- **Prompt**
Each line of the data that includes "deeper" must be copied.

Collected data entries:
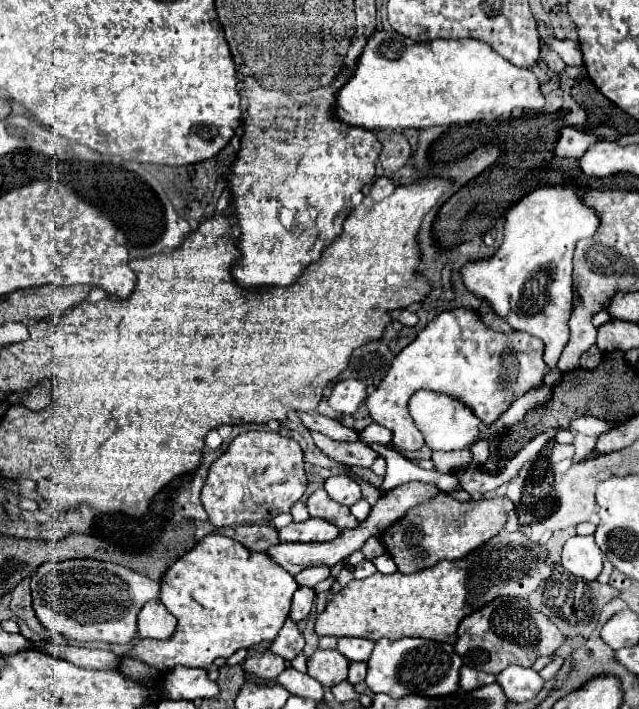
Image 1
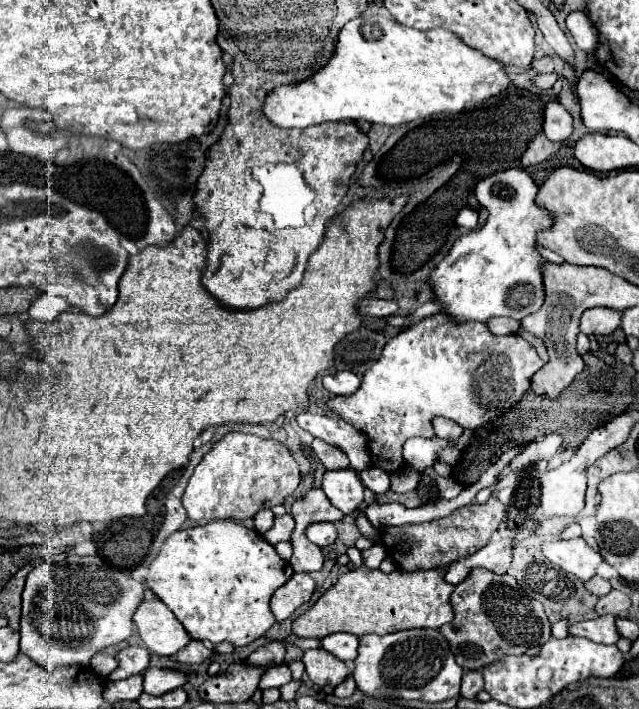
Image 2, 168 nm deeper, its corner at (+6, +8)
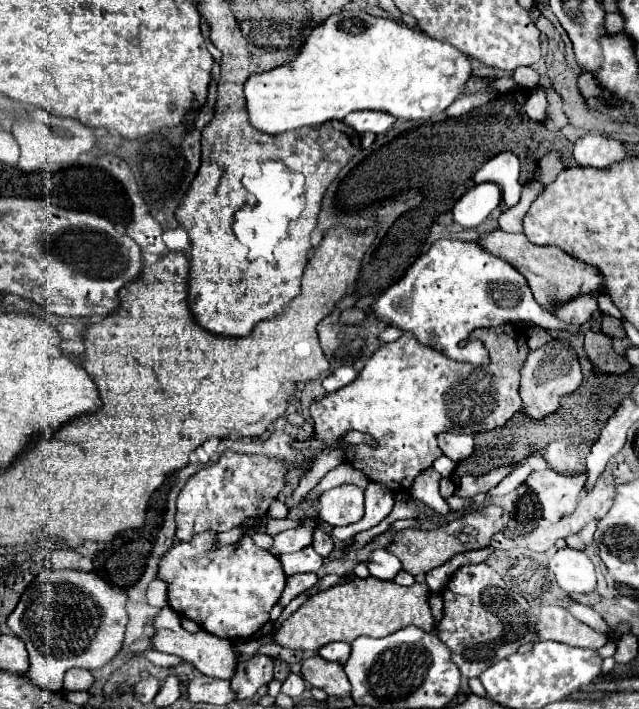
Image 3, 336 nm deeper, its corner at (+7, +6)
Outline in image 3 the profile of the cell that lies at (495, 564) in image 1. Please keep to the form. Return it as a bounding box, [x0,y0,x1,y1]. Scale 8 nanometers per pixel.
[272,577,434,651]

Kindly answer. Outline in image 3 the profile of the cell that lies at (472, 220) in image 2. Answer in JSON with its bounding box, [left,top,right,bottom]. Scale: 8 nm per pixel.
[454,183,502,227]

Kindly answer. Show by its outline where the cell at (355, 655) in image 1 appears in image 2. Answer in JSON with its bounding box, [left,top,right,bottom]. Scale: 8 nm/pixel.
[321,633,359,661]

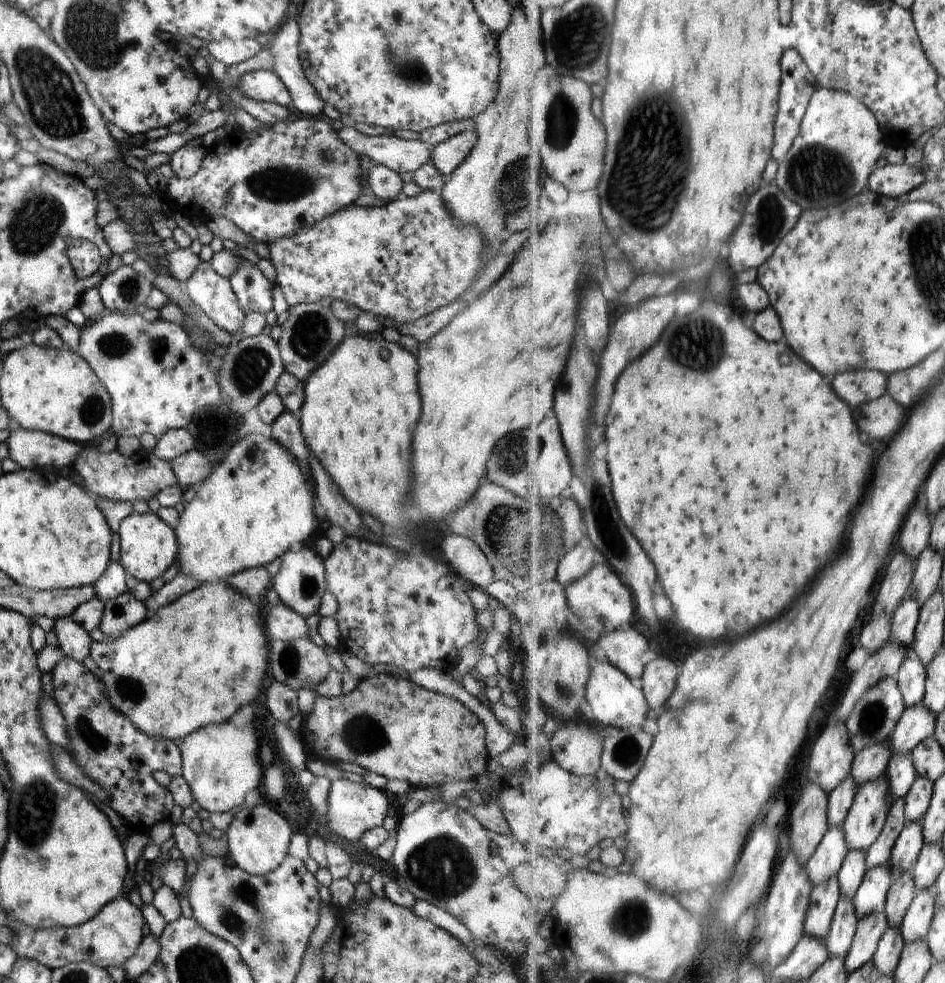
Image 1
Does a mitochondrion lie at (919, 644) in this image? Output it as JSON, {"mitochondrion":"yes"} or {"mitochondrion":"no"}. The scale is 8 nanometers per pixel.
{"mitochondrion":"no"}

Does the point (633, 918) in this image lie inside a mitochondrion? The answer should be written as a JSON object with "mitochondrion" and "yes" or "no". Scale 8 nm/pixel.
{"mitochondrion":"yes"}

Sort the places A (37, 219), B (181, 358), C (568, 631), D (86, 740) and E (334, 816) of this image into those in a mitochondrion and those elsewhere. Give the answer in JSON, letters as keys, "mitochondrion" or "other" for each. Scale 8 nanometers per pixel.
{"A":"mitochondrion","B":"other","C":"other","D":"mitochondrion","E":"other"}

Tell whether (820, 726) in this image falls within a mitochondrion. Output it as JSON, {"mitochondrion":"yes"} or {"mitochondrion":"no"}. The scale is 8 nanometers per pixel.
{"mitochondrion":"no"}

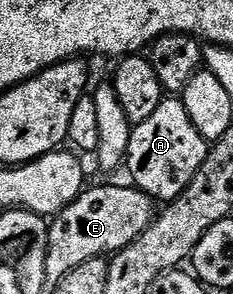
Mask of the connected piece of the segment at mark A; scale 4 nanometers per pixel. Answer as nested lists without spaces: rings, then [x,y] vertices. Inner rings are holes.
[[[181,99],[161,100],[146,122],[134,125],[127,170],[133,176],[132,184],[142,189],[147,196],[161,203],[174,201],[195,179],[195,171],[209,153],[209,145],[191,121]]]

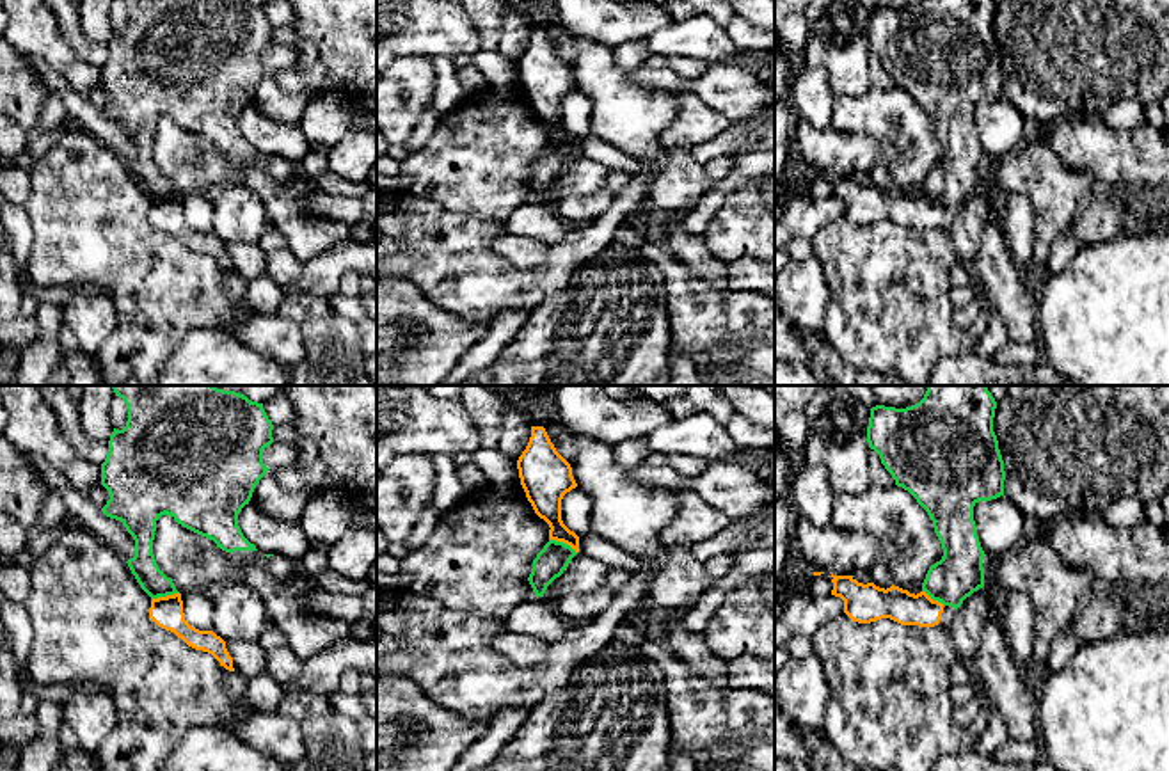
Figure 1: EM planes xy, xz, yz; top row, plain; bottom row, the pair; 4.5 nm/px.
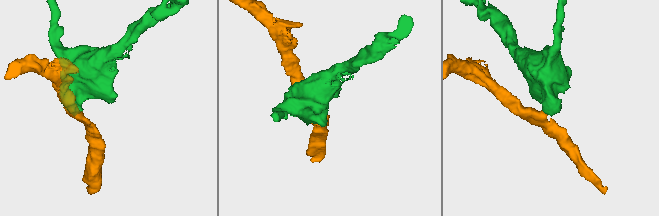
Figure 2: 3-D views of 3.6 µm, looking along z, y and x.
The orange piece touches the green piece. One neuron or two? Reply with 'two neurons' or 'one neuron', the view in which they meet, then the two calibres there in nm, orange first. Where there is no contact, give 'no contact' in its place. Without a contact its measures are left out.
two neurons; meets orange in xy; 140 nm thick on the orange side, 120 nm on the other

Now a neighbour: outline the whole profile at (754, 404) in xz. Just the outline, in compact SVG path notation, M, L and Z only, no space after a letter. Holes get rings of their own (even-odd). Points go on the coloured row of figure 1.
M716 386L723 393L734 410L750 423L764 428L775 428L775 398L764 389L748 386Z

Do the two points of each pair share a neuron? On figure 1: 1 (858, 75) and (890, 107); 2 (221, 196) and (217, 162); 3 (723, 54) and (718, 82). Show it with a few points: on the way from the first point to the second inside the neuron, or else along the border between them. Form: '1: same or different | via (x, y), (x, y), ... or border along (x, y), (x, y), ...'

- **Exercise result**
Image 2, 168 nm deeper, its corner at (+6, +8)
Image 3, 336 nm deeper, its corner at (+7, +6)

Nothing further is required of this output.